▸ **Description of the task**
This exercise calls for the whole listing to be given again exactly, without images.

▸ **Records shown**
******************************

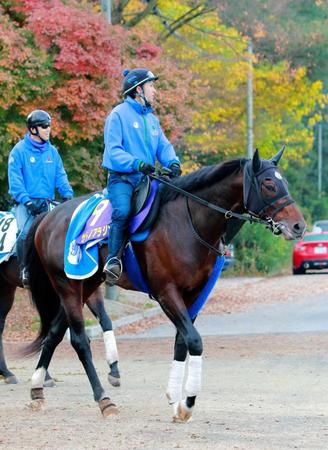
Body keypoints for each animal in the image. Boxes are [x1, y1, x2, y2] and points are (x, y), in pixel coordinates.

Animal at [25, 149, 304, 420]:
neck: (187, 222)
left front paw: (175, 400)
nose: (298, 226)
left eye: (285, 183)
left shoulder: (194, 294)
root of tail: (49, 217)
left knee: (54, 333)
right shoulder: (166, 293)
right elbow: (194, 341)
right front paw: (188, 402)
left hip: (86, 285)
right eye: (269, 184)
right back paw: (104, 400)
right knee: (79, 341)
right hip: (68, 287)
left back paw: (37, 389)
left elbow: (181, 342)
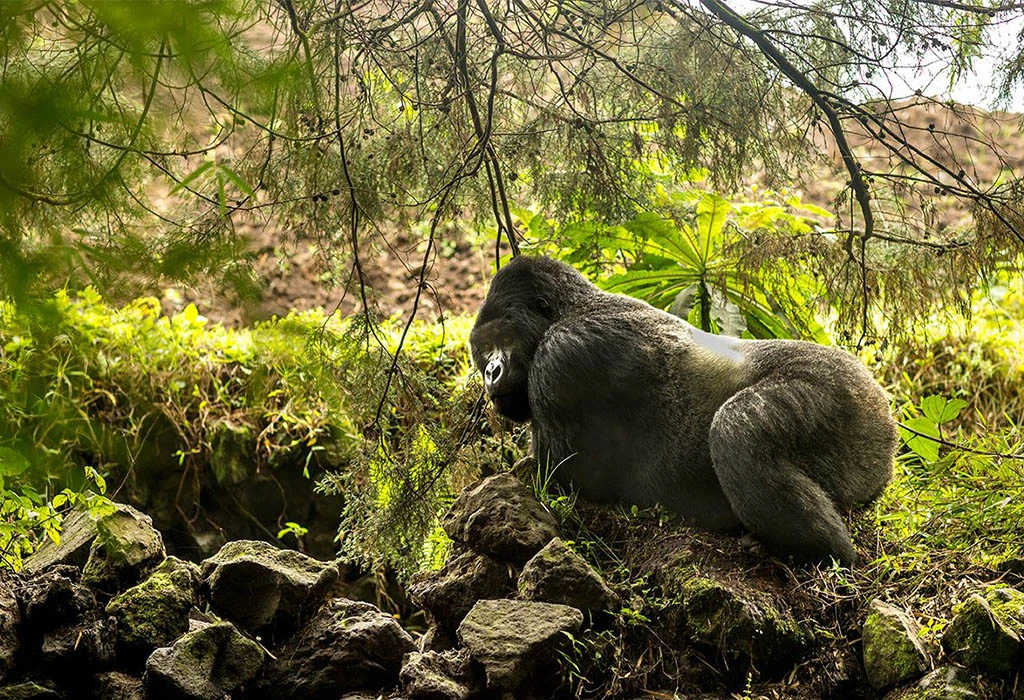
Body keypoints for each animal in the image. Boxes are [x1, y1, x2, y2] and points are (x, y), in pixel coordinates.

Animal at [469, 255, 898, 566]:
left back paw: (818, 550)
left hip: (847, 395)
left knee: (736, 429)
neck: (571, 309)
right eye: (482, 350)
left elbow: (561, 476)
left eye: (502, 338)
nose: (491, 372)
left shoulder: (563, 355)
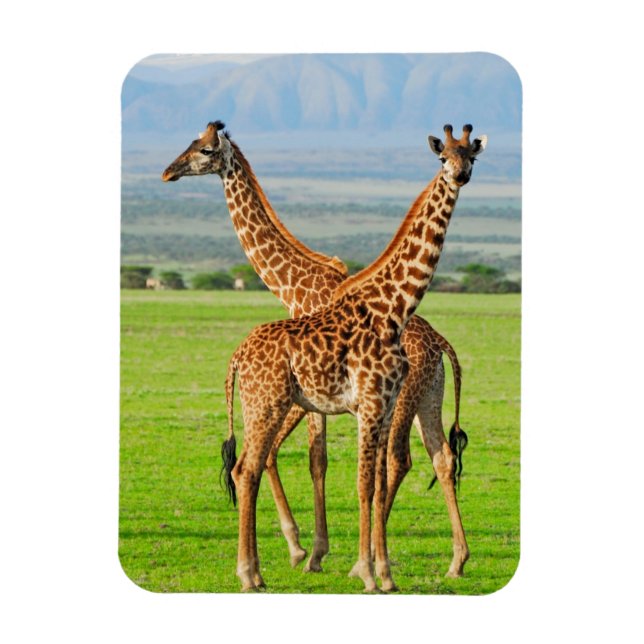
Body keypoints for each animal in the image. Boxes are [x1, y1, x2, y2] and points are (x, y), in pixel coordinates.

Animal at [162, 122, 479, 579]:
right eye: (189, 143)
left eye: (204, 150)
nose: (168, 171)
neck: (293, 284)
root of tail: (442, 344)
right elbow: (300, 457)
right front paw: (310, 548)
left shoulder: (317, 395)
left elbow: (314, 460)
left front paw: (309, 551)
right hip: (428, 399)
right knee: (441, 458)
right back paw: (455, 560)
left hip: (403, 400)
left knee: (398, 460)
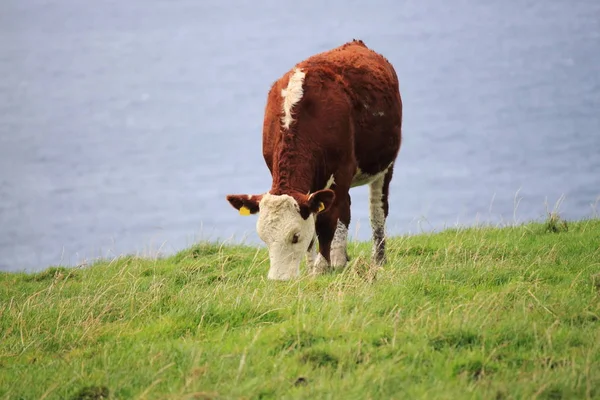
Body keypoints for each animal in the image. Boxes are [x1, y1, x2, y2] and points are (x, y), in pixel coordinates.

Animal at [226, 39, 404, 280]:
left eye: (294, 236)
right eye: (263, 238)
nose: (278, 280)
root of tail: (357, 43)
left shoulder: (342, 169)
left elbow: (326, 222)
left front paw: (321, 268)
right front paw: (312, 269)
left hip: (384, 164)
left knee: (377, 209)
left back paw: (377, 259)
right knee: (345, 207)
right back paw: (339, 258)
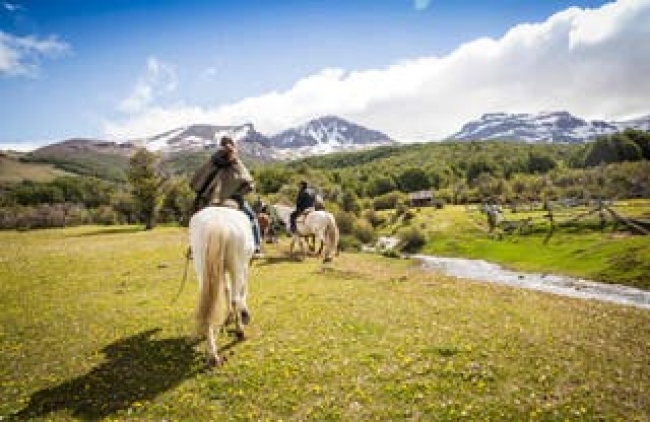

******************************

▸ **Output of the task**
Body keypoints for each animal in the image. Boxes are [x1, y1, x2, y2] and points are (x, y), in pixel coordinates.

Animal at [25, 149, 304, 420]:
neck: (187, 222)
left front paw: (175, 400)
nose: (298, 226)
left eye: (285, 183)
left shoulder: (194, 294)
root of tail: (49, 217)
left knee: (54, 333)
right shoulder: (166, 293)
right elbow: (194, 341)
right front paw: (188, 402)
left hip: (86, 285)
right eye: (269, 184)
right back paw: (104, 400)
right knee: (79, 341)
right hip: (68, 287)
left back paw: (37, 389)
left elbow: (181, 342)
Body keypoints for each animal in the image. Boxes are [x1, y1, x2, y2] and points are (x, y), in pixel coordinates.

Animal at [469, 255, 898, 566]:
left back paw: (818, 550)
left hip: (847, 395)
left knee: (736, 429)
neck: (571, 309)
right eye: (482, 350)
left elbow: (561, 476)
left eye: (502, 338)
nose: (491, 372)
left shoulder: (563, 355)
Body keypoints for each animal in the image. Boxes are [x1, y1, x2, y2] and points are (x, y), in pixel coordinates.

Animal at [162, 122, 479, 579]:
right eye: (189, 143)
left eye: (204, 150)
nose: (168, 171)
neck: (293, 284)
root of tail: (442, 344)
right elbow: (300, 457)
right front paw: (310, 548)
left shoulder: (317, 395)
left elbow: (314, 460)
left front paw: (309, 551)
right hip: (428, 399)
right knee: (441, 458)
right back paw: (455, 560)
left hip: (403, 400)
left knee: (398, 460)
Body keypoints for each animal in the image. Boxes are [x1, y1, x2, y2] and points are (x, y), in pixel coordinates.

Animal at [226, 39, 404, 280]:
left eye: (294, 236)
right eye: (263, 238)
nose: (278, 280)
root of tail: (357, 43)
left shoulder: (342, 169)
left elbow: (326, 222)
left front paw: (321, 268)
right front paw: (312, 269)
left hip: (384, 164)
left knee: (377, 209)
left back paw: (377, 259)
right knee: (345, 207)
right back paw: (339, 258)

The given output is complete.